Document text>

● ● ● ●

Indeed it is. You can see how I did mine, using Drea Leed's corset pattern generator, on my website (URL below). The project is called 'Corset Works'.

Reply to
Kate Dicey

anyone have a link to how to adjust patterns? I am so p*ssed that I just made a corset for myself and of course it doesnt fit through the chest ( as usual) I made the pattern by a size 20 thinking I could pull in through the waist and hips but I need to add inches through the chest and length. Anyone have any links or ideas? Thanks! Cindy

Reply to
sewingbythesea

Dear Kate,

I went to look at your corset, and stayed a while. What a great site.

Original corsets had leather bindings. Of course, the ones in the collections I have curated were quite brittle with age, and some appeared to have been glued, rather than sewn, to the raw bottoms and around the tops. I usually use thin satin bias that I cut myself, or a piece of the gown with which it will be worn. I have also used the type of satin piping that looks like cording, but has a finished seam allowance. The piping becomes the finished edge, and the seam allowance becomes the facing that I hand sew to the wrong side.

● ● ● ●

Source data>
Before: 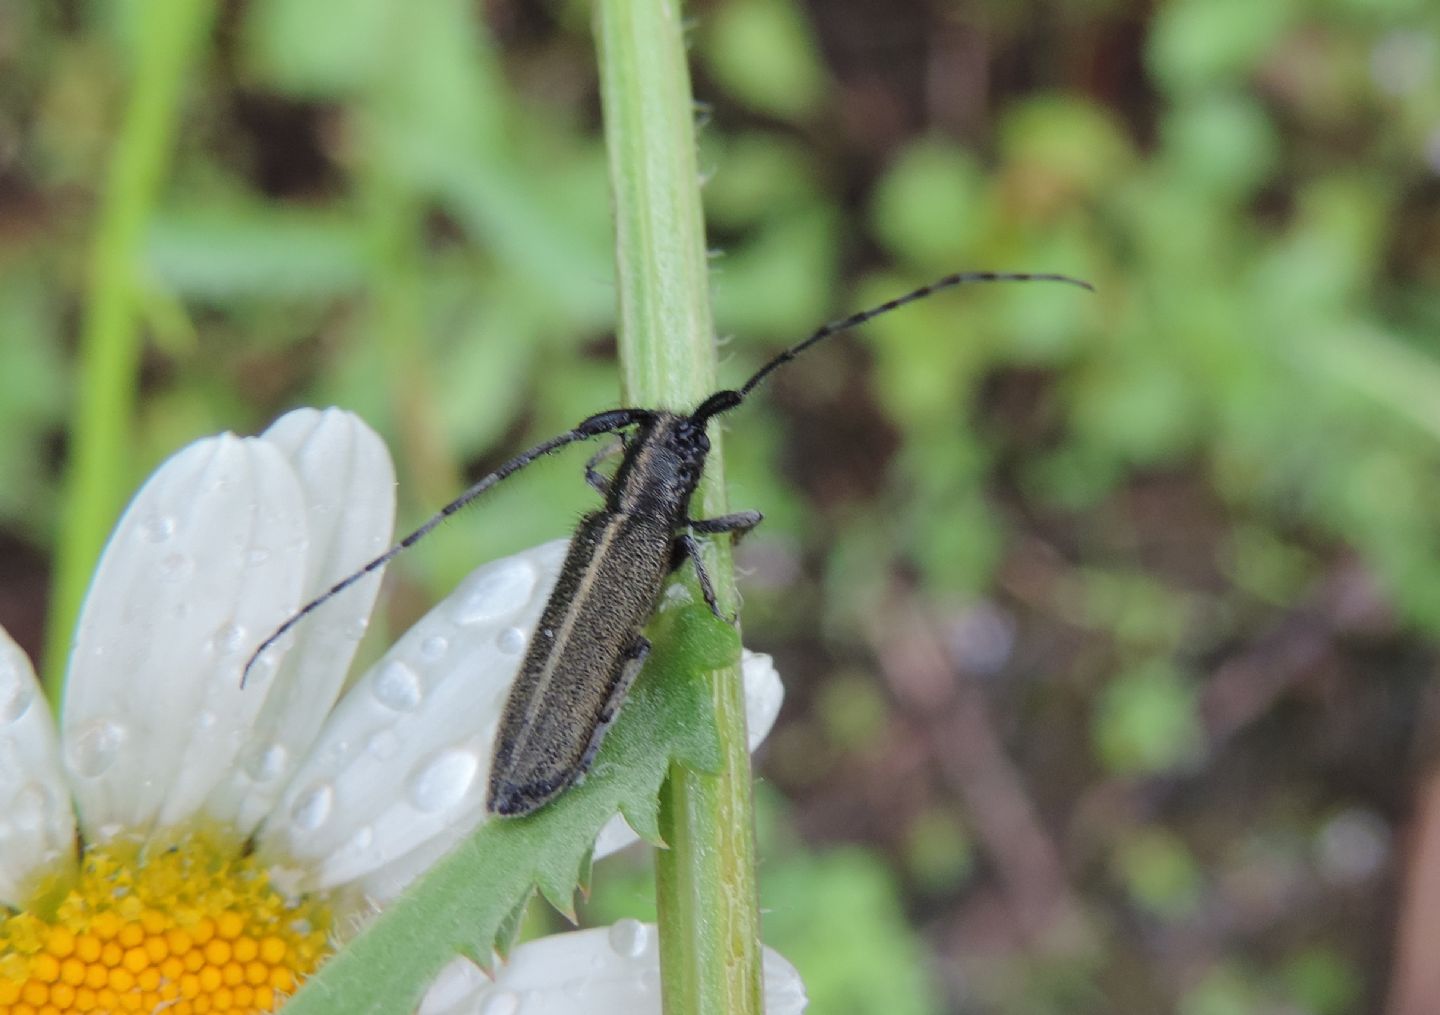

● ● ● ●

What is required>
State what material the corset discussion says original corsets used for their bindings.

Task answer>
Leather.